- First baseman
- Born: April 29, 1970 (age 55) East Covina, California, U.S.
- Batted: LeftThrew: Left

MLB debut
- September 3, 1993, for the San Francisco Giants

Last MLB appearance
- October 3, 1999, for the Colorado Rockies

MLB statistics
- Batting average: .188
- Home runs: 23
- Runs batted in: 67

KBO statistics
- Batting average: .261
- Home runs: 15
- Runs batted in: 36
- Stats at Baseball Reference

Teams
- San Francisco Giants (1993–1996); Philadelphia Phillies (1996); Houston Astros (1997–1998); Colorado Rockies (1999); Hyundai Unicorns (2001);

= J. R. Phillips =

American baseball player (born 1970)

Charles Gene "J. R." Phillips (born April 29, 1970) is an American former professional baseball player who played first base in the Major Leagues from 1993–1999. He was drafted by the California Angels out of high school in the fourth round of the 1988 Major League Baseball draft.

==Early life and amateur career==
Phillips was given the nickname "J. R." as a toddler by a family friend but the etymology of the nickname was forgotten by the time Phillips was an adult. He played football at Bishop Amat Memorial High School in La Puente, California and was recruited to play quarterback for USC and Oklahoma State. On the baseball field, he pitched and hit. He was selected by the California Angels in the 1988 Major League Baseball draft. The Angels were the only team that were interested in him as a hitter and not a pitcher.

==Major league career==
Phillips was selected on waivers by the San Francisco Giants in 1992 and made his Major league debut with the team following September call-ups on September 3, 1993. He hit his first major-league home run off René Arocha the following game, helping the Giants to a late-season victory in their 100-win season of 1993.

After consecutive 27 home run seasons with the Giants' Triple-A farm team, the Phoenix Firebirds, Phillips was named the Giants starting first baseman going into the 1995 season, but his lack of production at the big league level forced him into a platoon with Mark Carreon before mid-season. He hit a career-high 9 home runs and 28 RBIs, while hitting .195 over 231 at bats in 92 games. In the beginning of the 1996 season, Phillips was traded to the Philadelphia Phillies.

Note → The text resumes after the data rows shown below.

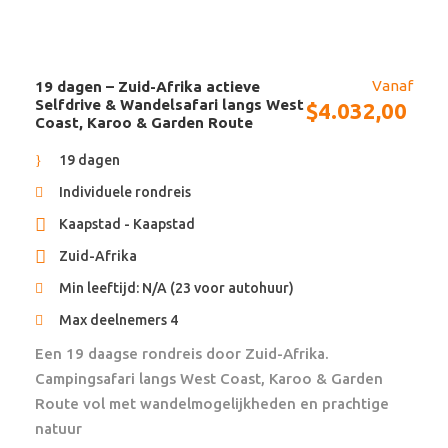
must! Paardrijtochten worden ook aangeboden. Deze
activiteiten kunnen we vooraf voor je inboeken.
Vanaf
19 dagen – Zuid-Afrika actieve
Selfdrive & Wandelsafari langs West
$
4.032,00
Dag 13, 14
Skeleton Coast - Palmwag -
Coast, Karoo & Garden Route
Damaraland
19 dagen
Reis verder naar het noorden langs de Skeleton coast
Individuele rondreis
en verken Damaraland.
Kaapstad - Kaapstad
Zuid-Afrika
Je hebt geen tijd om alles te verkennen dus maak
een keuze uit de Places of Interest. Onderweg kun je
Min leeftijd: N/A (23 voor autohuur)
via de Cape Cross Seal Colony rijden en bij helder
Max deelnemers 4
weer zie je de shipwrecks.
Een 19 daagse rondreis door Zuid-Afrika.
Campingsafari langs West Coast, Karoo & Garden
Verken Damaraland en de highlights in de omgeving.
Route vol met wandelmogelijkheden en prachtige
Start bijvoorbeeld met de Organ Pies en het Petrified
natuur
Forest.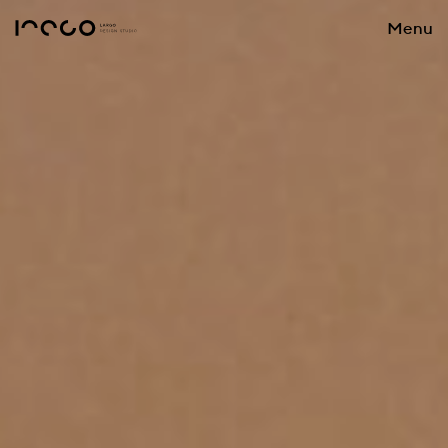
Menu
Close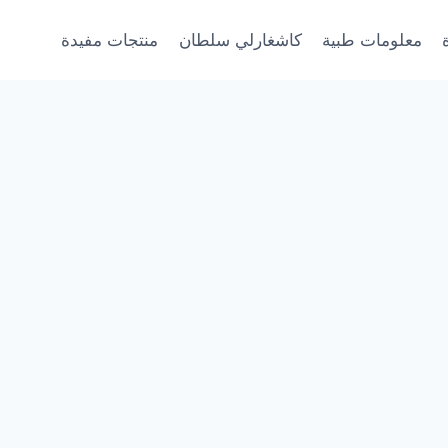
معلومات طبية
كاشغارلي سلطان
منتجات مفيدة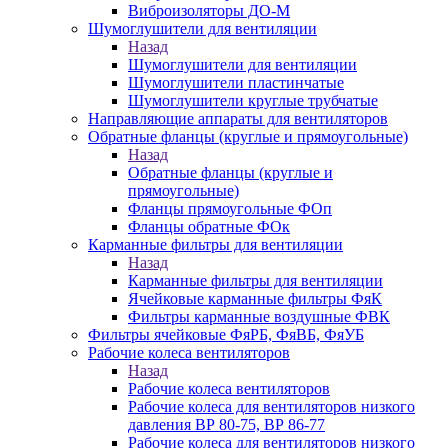
Виброизоляторы ДО-М
Шумоглушители для вентиляции
Назад
Шумоглушители для вентиляции
Шумоглушители пластинчатые
Шумоглушители круглые трубчатые
Направляющие аппараты для вентиляторов
Обратные фланцы (круглые и прямоугольные)
Назад
Обратные фланцы (круглые и
прямоугольные)
Фланцы прямоугольные ФОп
Фланцы обратные ФОк
Карманные фильтры для вентиляции
Назад
Карманные фильтры для вентиляции
Ячейковые карманные фильтры ФяК
Фильтры карманные воздушные ФВК
Фильтры ячейковые ФяРБ, ФяВБ, ФяУБ
Рабочие колеса вентиляторов
Назад
Рабочие колеса вентиляторов
Рабочие колеса для вентиляторов низкого
давления ВР 80-75, ВР 86-77
Рабочие колеса для вентиляторов низкого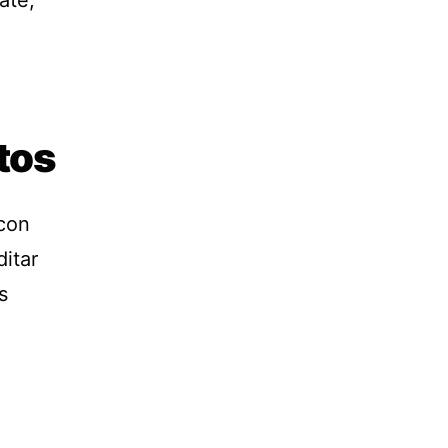
ate,
tos
 con
itar
s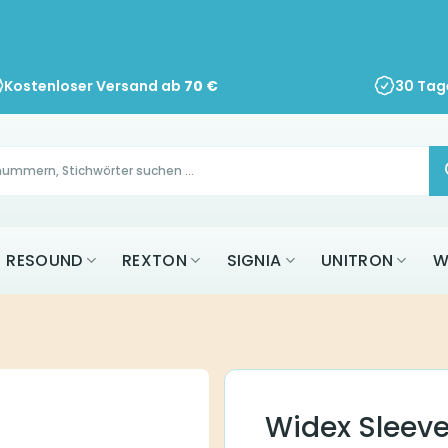
Kostenloser Versand ab
70
€
30 Tag
RESOUND
REXTON
SIGNIA
UNITRON
W
Widex Sleeve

He bounced between the minors and the majors over the next four seasons, playing for the Phillies, the Houston Astros and, finally, the Colorado Rockies. Even in 1999, Phillips hit 41 home runs and 100 RBIs for the Rockies' Triple-A club, the Colorado Springs Sky Sox, earning him a September call up. He managed to hit two more home runs but ended up playing his final game on October 3, 1999, against the Giants.

Phillips can be classified as a AAAA-type player: one who had great success in the high minor leagues (AAA), but failed to translate that success in the majors.

==Personal life==
In or around 1993, he had a son also named J.R.